*** Opening MATERIAL FOR THIS TASK ***
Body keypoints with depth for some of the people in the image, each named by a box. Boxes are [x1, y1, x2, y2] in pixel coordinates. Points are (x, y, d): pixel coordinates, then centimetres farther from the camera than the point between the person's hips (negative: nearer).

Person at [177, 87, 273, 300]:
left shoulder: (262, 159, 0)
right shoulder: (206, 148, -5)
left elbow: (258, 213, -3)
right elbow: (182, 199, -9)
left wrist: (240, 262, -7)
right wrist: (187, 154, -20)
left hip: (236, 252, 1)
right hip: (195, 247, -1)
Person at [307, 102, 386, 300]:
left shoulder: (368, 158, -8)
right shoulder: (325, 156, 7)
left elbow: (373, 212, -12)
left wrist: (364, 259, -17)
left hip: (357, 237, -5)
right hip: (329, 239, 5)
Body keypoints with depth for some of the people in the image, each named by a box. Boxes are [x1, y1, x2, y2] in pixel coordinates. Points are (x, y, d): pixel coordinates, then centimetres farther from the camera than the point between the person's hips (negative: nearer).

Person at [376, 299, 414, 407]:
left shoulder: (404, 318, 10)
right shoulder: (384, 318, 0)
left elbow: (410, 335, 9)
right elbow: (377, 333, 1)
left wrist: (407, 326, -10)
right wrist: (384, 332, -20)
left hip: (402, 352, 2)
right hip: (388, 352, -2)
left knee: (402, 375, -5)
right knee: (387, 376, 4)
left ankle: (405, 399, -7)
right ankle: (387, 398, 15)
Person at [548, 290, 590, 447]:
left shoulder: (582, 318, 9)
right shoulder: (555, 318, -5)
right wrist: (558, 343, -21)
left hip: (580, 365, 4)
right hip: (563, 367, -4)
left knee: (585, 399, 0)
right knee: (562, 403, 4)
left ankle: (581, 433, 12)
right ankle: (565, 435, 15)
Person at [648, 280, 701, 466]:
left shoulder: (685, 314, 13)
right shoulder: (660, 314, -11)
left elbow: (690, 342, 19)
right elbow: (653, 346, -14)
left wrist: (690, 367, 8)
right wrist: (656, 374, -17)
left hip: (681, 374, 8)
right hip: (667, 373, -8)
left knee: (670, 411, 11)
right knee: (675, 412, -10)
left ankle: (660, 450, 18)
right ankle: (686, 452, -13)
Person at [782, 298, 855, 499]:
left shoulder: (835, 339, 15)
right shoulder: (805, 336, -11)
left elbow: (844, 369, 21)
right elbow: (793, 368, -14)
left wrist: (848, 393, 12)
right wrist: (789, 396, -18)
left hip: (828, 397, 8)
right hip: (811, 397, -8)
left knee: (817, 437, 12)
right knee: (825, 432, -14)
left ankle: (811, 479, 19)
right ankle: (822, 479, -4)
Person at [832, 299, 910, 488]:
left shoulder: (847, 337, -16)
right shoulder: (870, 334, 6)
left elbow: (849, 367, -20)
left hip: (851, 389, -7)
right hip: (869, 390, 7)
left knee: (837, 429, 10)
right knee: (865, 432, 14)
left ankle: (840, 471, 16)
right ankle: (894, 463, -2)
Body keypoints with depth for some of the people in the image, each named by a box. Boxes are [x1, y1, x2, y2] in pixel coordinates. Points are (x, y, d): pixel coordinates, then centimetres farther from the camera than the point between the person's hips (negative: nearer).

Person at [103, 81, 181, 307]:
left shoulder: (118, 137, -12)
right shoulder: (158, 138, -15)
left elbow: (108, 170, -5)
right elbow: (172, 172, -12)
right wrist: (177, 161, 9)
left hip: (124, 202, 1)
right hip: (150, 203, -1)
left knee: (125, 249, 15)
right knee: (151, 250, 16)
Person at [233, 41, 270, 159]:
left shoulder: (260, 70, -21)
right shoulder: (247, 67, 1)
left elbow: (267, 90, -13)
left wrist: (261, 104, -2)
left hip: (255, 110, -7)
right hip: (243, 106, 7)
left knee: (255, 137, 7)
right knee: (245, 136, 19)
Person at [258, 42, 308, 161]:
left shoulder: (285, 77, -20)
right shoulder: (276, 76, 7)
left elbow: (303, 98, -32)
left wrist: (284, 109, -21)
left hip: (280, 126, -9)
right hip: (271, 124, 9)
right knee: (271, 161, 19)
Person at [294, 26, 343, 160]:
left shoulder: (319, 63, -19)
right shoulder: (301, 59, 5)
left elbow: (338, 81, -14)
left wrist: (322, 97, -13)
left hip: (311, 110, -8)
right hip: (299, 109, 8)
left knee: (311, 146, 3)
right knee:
*** Closing MATERIAL FOR THIS TASK ***
● **WORK TO BE COMPLETED**
The complete material should be output once more, word for word.

● **OUTPUT OF THE TASK**
Body keypoints with depth for some of the people in the image, each named by a box. Boxes are [x1, y1, x2, y2] in pixel coordinates. Points are (x, y, d): pixel coordinates, then centimetres farther from the camera than the point between the person's hips (negative: nearer).

Person at [177, 87, 273, 300]:
left shoulder: (262, 159, 0)
right shoulder: (206, 148, -5)
left elbow: (258, 213, -3)
right elbow: (182, 199, -9)
left wrist: (240, 262, -7)
right wrist: (187, 154, -20)
left hip: (236, 252, 1)
right hip: (195, 247, -1)
Person at [307, 102, 386, 300]:
left shoulder: (368, 158, -8)
right shoulder: (325, 156, 7)
left elbow: (373, 212, -12)
left wrist: (364, 259, -17)
left hip: (357, 237, -5)
right hip: (329, 239, 5)
Body keypoints with depth for some of the people in the image, each named by a box. Boxes are [x1, y1, x2, y2] in pixel coordinates. Points are (x, y, d): pixel coordinates, then centimetres farther from the camera than the point between the person's hips (negative: nearer).

Person at [376, 299, 414, 407]:
left shoulder: (404, 318, 10)
right shoulder: (384, 318, 0)
left elbow: (410, 335, 9)
right elbow: (377, 333, 1)
left wrist: (407, 326, -10)
right wrist: (384, 332, -20)
left hip: (402, 352, 2)
right hip: (388, 352, -2)
left knee: (402, 375, -5)
right knee: (387, 376, 4)
left ankle: (405, 399, -7)
right ankle: (387, 398, 15)
Person at [548, 290, 590, 447]:
left shoulder: (582, 318, 9)
right shoulder: (555, 318, -5)
right wrist: (558, 343, -21)
left hip: (580, 365, 4)
right hip: (563, 367, -4)
left knee: (585, 399, 0)
right knee: (562, 403, 4)
left ankle: (581, 433, 12)
right ankle: (565, 435, 15)
Person at [648, 280, 701, 466]:
left shoulder: (685, 314, 13)
right shoulder: (660, 314, -11)
left elbow: (690, 342, 19)
right elbow: (653, 346, -14)
left wrist: (690, 367, 8)
right wrist: (656, 374, -17)
left hip: (681, 374, 8)
right hip: (667, 373, -8)
left knee: (670, 411, 11)
right knee: (675, 412, -10)
left ankle: (660, 450, 18)
right ankle: (686, 452, -13)
Person at [782, 298, 855, 499]:
left shoulder: (835, 339, 15)
right shoulder: (805, 336, -11)
left elbow: (844, 369, 21)
right elbow: (793, 368, -14)
left wrist: (848, 393, 12)
right wrist: (789, 396, -18)
left hip: (828, 397, 8)
right hip: (811, 397, -8)
left knee: (817, 437, 12)
right knee: (825, 432, -14)
left ankle: (811, 479, 19)
right ankle: (822, 479, -4)
Person at [832, 299, 910, 488]:
left shoulder: (847, 337, -16)
right shoulder: (870, 334, 6)
left elbow: (849, 367, -20)
left hip: (851, 389, -7)
right hip: (869, 390, 7)
left knee: (837, 429, 10)
right knee: (865, 432, 14)
left ankle: (840, 471, 16)
right ankle: (894, 463, -2)
Body keypoints with depth for some of the people in the image, each named by a box. Boxes are [x1, y1, x2, y2] in pixel coordinates. Points are (x, y, d): pixel coordinates, then centimetres farther from the camera than the point between the person's hips (negative: nearer).

Person at [103, 81, 181, 307]:
left shoulder: (118, 137, -12)
right shoulder: (158, 138, -15)
left elbow: (108, 170, -5)
right elbow: (172, 172, -12)
right wrist: (177, 161, 9)
left hip: (124, 202, 1)
right hip: (150, 203, -1)
left knee: (125, 249, 15)
right knee: (151, 250, 16)
Person at [233, 41, 270, 159]:
left shoulder: (260, 70, -21)
right shoulder: (247, 67, 1)
left elbow: (267, 90, -13)
left wrist: (261, 104, -2)
left hip: (255, 110, -7)
right hip: (243, 106, 7)
left knee: (255, 137, 7)
right knee: (245, 136, 19)
Person at [258, 42, 308, 161]:
left shoulder: (285, 77, -20)
right shoulder: (276, 76, 7)
left elbow: (303, 98, -32)
left wrist: (284, 109, -21)
left hip: (280, 126, -9)
right hip: (271, 124, 9)
right knee: (271, 161, 19)
Person at [294, 26, 343, 160]:
left shoulder: (319, 63, -19)
right shoulder: (301, 59, 5)
left elbow: (338, 81, -14)
left wrist: (322, 97, -13)
left hip: (311, 110, -8)
right hip: (299, 109, 8)
left knee: (311, 146, 3)
right knee:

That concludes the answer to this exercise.